Covering 672 square kilometres overlying the Brahmani-Baitarani delta, the mangrove forests and wetlands of the BHITARKANIKA WILDLIFE SANCTUARY constitute one of the richest ecosystems of its type in India. As well as over two hundred species of birds, it’s a refuge for saltwater crocodiles, monitor lizards, rhesus monkeys and a host of other reptiles and mammals, and incorporates the Olive Ridley turtle nesting beaches at Gahirmatha, Rushikulya and Devi. Bhitarkanika is open throughout the year, but the best time to visit is November to March, when most of the migratory birds that flock to the sanctuary are in situ, although the nesting season for the herons usually ends around the middle of November. If you’re hoping to witness the arrival of Olive Ridley turtles, check first at the OTDC tourist office in Bhubaneswar to find out exactly when – or indeed if – they are expected. Other highlights include the crocodile conservation programme at Dangmar Island and the heronry at Bagagahana.
Every year around February or March, a strip of beach at the end of Orissa’s central river delta witnesses one of the world’s most extraordinary natural spectacles. Having swum right across the Pacific and Indian oceans, an average of around 200,000 female Olive Ridley marine turtles crawl onto the sand to nest. Almost as soon as the egg laying is complete, they’re off again into the surf to begin the journey back to their mating grounds on the other side of the world.

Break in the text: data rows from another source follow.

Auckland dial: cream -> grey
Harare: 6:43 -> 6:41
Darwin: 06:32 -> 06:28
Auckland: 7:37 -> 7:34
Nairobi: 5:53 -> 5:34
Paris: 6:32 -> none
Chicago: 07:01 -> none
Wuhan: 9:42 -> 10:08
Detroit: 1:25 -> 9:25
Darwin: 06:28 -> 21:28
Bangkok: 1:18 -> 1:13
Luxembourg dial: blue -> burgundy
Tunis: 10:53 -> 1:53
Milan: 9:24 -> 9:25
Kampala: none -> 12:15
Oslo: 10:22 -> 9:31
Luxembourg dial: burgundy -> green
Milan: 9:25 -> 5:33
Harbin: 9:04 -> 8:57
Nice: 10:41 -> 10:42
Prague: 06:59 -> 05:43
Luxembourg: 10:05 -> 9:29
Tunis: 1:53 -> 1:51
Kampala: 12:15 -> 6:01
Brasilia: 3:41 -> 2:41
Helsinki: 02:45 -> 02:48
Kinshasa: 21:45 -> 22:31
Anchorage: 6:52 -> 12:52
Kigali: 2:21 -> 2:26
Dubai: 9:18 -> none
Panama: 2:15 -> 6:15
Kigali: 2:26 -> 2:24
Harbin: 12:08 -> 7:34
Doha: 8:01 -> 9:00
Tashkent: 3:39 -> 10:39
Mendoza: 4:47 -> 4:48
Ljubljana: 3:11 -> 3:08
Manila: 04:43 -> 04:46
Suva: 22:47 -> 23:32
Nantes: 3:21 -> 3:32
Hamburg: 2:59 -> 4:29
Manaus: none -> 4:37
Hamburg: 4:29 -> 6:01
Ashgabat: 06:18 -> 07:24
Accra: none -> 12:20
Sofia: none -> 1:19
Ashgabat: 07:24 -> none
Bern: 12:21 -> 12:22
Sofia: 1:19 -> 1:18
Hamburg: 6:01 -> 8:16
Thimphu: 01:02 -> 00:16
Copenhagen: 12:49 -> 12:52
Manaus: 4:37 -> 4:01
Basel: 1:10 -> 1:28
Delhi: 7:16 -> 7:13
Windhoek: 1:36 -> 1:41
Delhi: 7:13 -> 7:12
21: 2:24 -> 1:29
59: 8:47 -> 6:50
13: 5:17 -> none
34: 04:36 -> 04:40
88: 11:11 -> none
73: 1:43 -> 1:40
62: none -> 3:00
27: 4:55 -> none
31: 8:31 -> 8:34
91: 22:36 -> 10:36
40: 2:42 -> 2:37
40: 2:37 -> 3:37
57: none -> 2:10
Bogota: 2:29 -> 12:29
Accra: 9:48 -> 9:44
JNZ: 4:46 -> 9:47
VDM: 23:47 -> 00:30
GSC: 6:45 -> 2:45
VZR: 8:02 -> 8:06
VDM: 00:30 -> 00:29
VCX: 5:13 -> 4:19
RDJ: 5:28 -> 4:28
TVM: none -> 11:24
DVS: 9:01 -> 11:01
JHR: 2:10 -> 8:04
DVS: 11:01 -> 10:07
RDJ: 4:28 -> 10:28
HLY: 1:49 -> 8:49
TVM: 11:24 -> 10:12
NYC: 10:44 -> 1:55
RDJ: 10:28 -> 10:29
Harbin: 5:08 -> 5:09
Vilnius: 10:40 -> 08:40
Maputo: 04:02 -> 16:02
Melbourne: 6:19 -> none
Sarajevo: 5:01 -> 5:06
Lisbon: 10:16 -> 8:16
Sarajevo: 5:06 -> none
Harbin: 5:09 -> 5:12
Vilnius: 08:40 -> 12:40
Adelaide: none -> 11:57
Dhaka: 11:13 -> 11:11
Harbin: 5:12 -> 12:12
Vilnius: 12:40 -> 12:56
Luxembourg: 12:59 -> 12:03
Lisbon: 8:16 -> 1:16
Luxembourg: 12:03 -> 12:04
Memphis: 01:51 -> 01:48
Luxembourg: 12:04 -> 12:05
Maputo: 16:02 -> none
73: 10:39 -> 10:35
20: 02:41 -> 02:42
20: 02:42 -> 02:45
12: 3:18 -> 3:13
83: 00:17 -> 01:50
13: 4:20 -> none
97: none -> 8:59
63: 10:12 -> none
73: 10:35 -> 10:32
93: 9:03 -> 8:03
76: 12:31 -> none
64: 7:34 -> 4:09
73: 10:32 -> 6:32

No one knows quite why they travel such distances, but for local villagers the arrival of the giant turtles has traditionally been something of a boon. Turtle soup for breakfast, lunch and dinner…and extra cash from market sales. Over the years the annual slaughter began to turn into a green gold rush, and turtle numbers plummeted drastically until the Bhitarkanika Sanctuary on Gahirmatha beach, 130km northeast of Bhubaneswar, was set up in 1975 at the personal behest of Indira Gandhi. Weeks before the big three- or four-day invasion, coastguards monitor the shoreline and armed rangers aim to keep poachers at bay. For wildlife enthusiasts it’s a field day.
In recent years, however, environmental threats have impacted on the turtles’ habitat. Several hundred local families have begun to cultivate land within the sanctuary, water quality has been jeopardized by the growth of illegal prawn farms, and trawlers have been caught illegally fishing in the area without “turtle excluder devices”. The turtles are further menaced by industrial pollution and the construction of a large seaport at Dhamra, 15km from Gahirmatha. Several conservation organizations, including Greenpeace and the WWF, are monitoring the area. To give a scale of the problem, in January 2010, the bodies of around one thousand dead turtles (according to official estimates) were found on the beach; although this is horrifyingly high, it was less than half of the figure for the previous year.